*Material to process*:
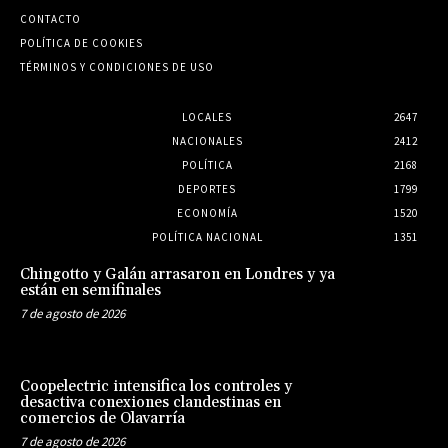
CONTACTO
POLÍTICA DE COOKIES
TÉRMINOS Y CONDICIONES DE USO
LOCALES
2647
NACIONALES
2412
POLÍTICA
2168
DEPORTES
1799
ECONOMÍA
1520
POLÍTICA NACIONAL
1351
Chingotto y Galán arrasaron en Londres y ya
están en semifinales
7 de agosto de 2026
Coopelectric intensifica los controles y
desactiva conexiones clandestinas en
comercios de Olavarría
7 de agosto de 2026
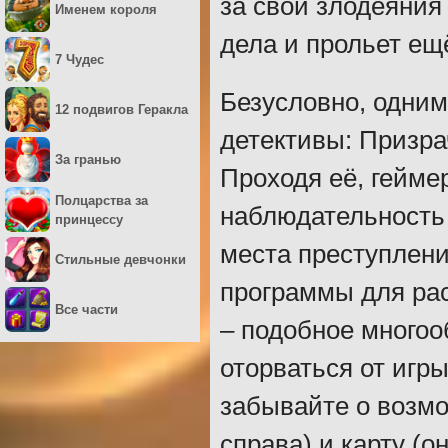
за свои злодеяния
Именем короля
дела и прольет ещ
7 Чудес
Безусловно, одним
12 подвигов Геракла
детективы: Призра
За гранью
Проходя её, гейме
Полцарства за
наблюдательность 
принцессу
места преступлени
Стильные девчонки
программы для ра
Все части
– подобное многоо
оторваться от игр
забывайте о возмо
справа) и карту (о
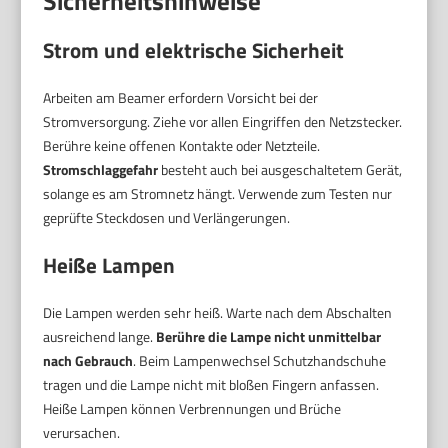
Sicherheitshinweise
Strom und elektrische Sicherheit
Arbeiten am Beamer erfordern Vorsicht bei der
Stromversorgung. Ziehe vor allen Eingriffen den Netzstecker.
Berühre keine offenen Kontakte oder Netzteile.
Stromschlaggefahr
besteht auch bei ausgeschaltetem Gerät,
solange es am Stromnetz hängt. Verwende zum Testen nur
geprüfte Steckdosen und Verlängerungen.
Heiße Lampen
Die Lampen werden sehr heiß. Warte nach dem Abschalten
ausreichend lange.
Berühre die Lampe nicht unmittelbar
nach Gebrauch
. Beim Lampenwechsel Schutz­handschuhe
tragen und die Lampe nicht mit bloßen Fingern anfassen.
Heiße Lampen können Verbrennungen und Brüche
verursachen.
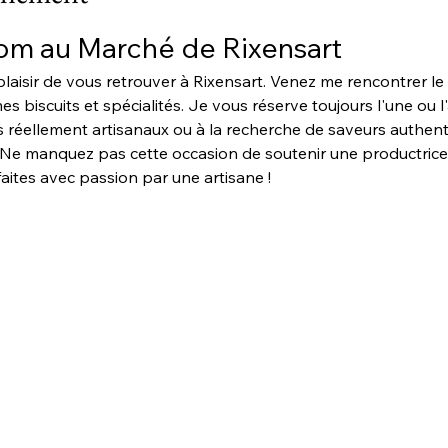
om au Marché de Rixensart
laisir de vous retrouver à Rixensart. Venez me rencontrer le
s biscuits et spécialités. Je vous réserve toujours l'une ou l
 réellement artisanaux ou à la recherche de saveurs authenti
. Ne manquez pas cette occasion de soutenir une productrice l
aites avec passion par une artisane !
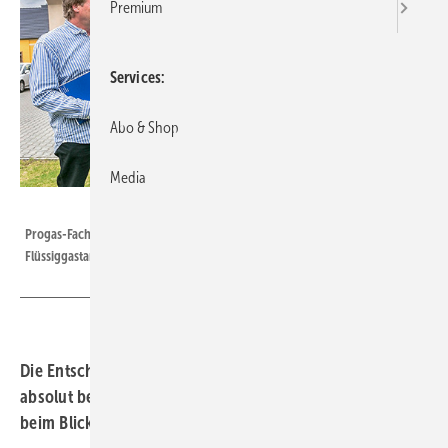
Premium
Services
Abo & Shop
Media
Bild: Progas
Progas-Fachberater Volker Bürger und Rudolf Machatschke (v. l.) vor dem
Flüssiggastank
Die Entscheidung für den Brennstoff Flüssiggas hat sich
absolut bezahlt gemacht. Da ist sich Rudolf Machatschke
beim Blick in seinen Heizungskeller sicher.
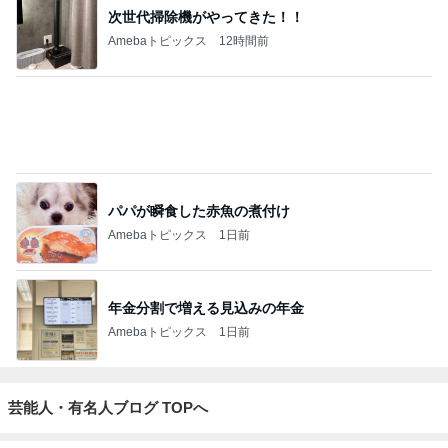
次世代掃除機がやってきた！！
Amebaトピックス
12時間前
パパが瞬食した赤魚の煮付け
Amebaトピックス
1日前
年金分割で増える見込みの年金
Amebaトピックス
1日前
芸能人・有名人ブログ TOPへ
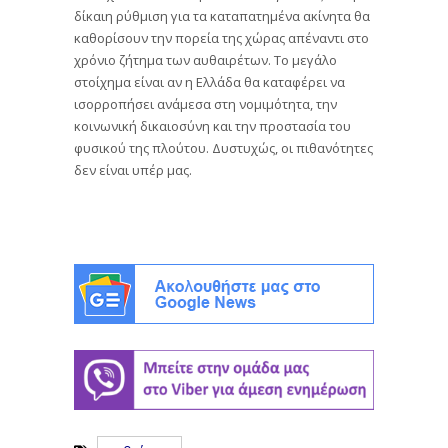
δίκαιη ρύθμιση για τα καταπατημένα ακίνητα θα
καθορίσουν την πορεία της χώρας απέναντι στο
χρόνιο ζήτημα των αυθαιρέτων. Το μεγάλο
στοίχημα είναι αν η Ελλάδα θα καταφέρει να
ισορροπήσει ανάμεσα στη νομιμότητα, την
κοινωνική δικαιοσύνη και την προστασία του
φυσικού της πλούτου. Δυστυχώς, οι πιθανότητες
δεν είναι υπέρ μας.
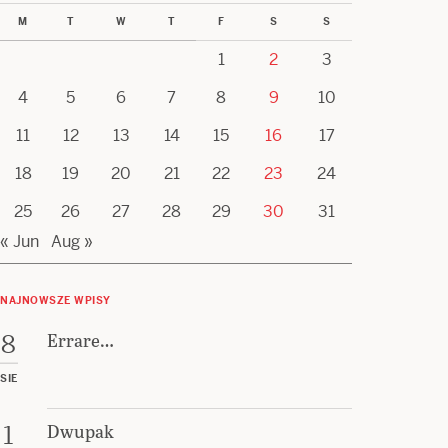
M
T
W
T
F
S
S
1
2
3
4
5
6
7
8
9
10
11
12
13
14
15
16
17
18
19
20
21
22
23
24
25
26
27
28
29
30
31
« Jun
Aug »
NAJNOWSZE WPISY
Errare…
8
SIE
Dwupak
1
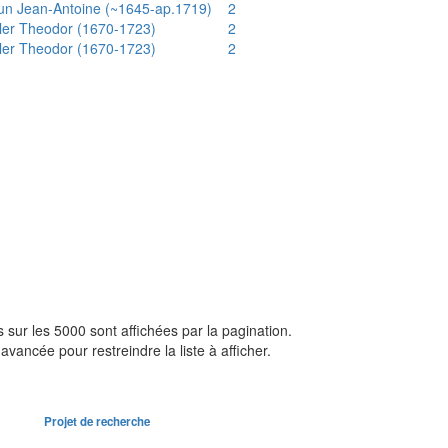
un Jean-Antoine (~1645-ap.1719)
2
ler Theodor (1670-1723)
2
ler Theodor (1670-1723)
2
sur les 5000 sont affichées par la pagination.
avancée pour restreindre la liste à afficher.
Projet de recherche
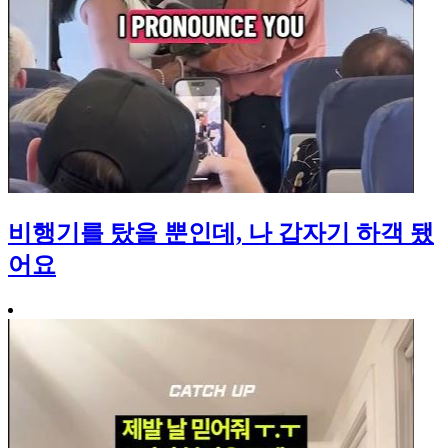
비행기를 탔을 뿐인데, 나 갑자기 하객 됐
어요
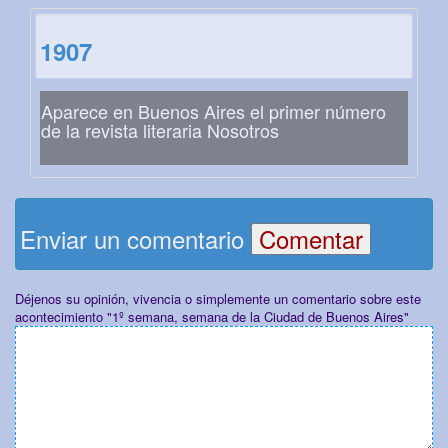
1907
Aparece en Buenos Aires el primer número
de la revista literaria Nosotros
Enviar un comentario
Déjenos su opinión, vivencia o simplemente un comentario sobre este
acontecimiento "1º semana, semana de la Ciudad de Buenos Aires"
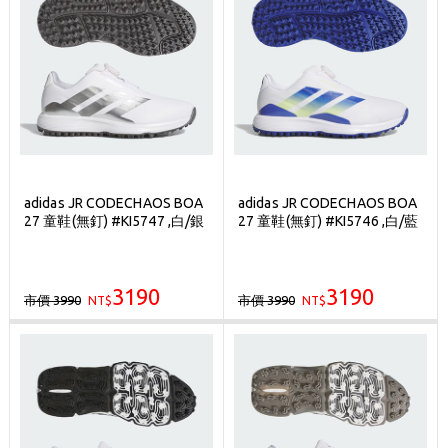
adidas JR CODECHAOS BOA
adidas JR CODECHAOS BOA
27 童鞋(無釘) #KI5747 ,白/銀
27 童鞋(無釘) #KI5746 ,白/藍
3190
3190
市價 3990
市價 3990
NT$
NT$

*Activity*: Filter the entries above and keep only the lines with the word "Berühre".

*Response to this exercise*:
Berühre keine offenen Kontakte oder Netzteile.
Berühre die Lampe nicht unmittelbar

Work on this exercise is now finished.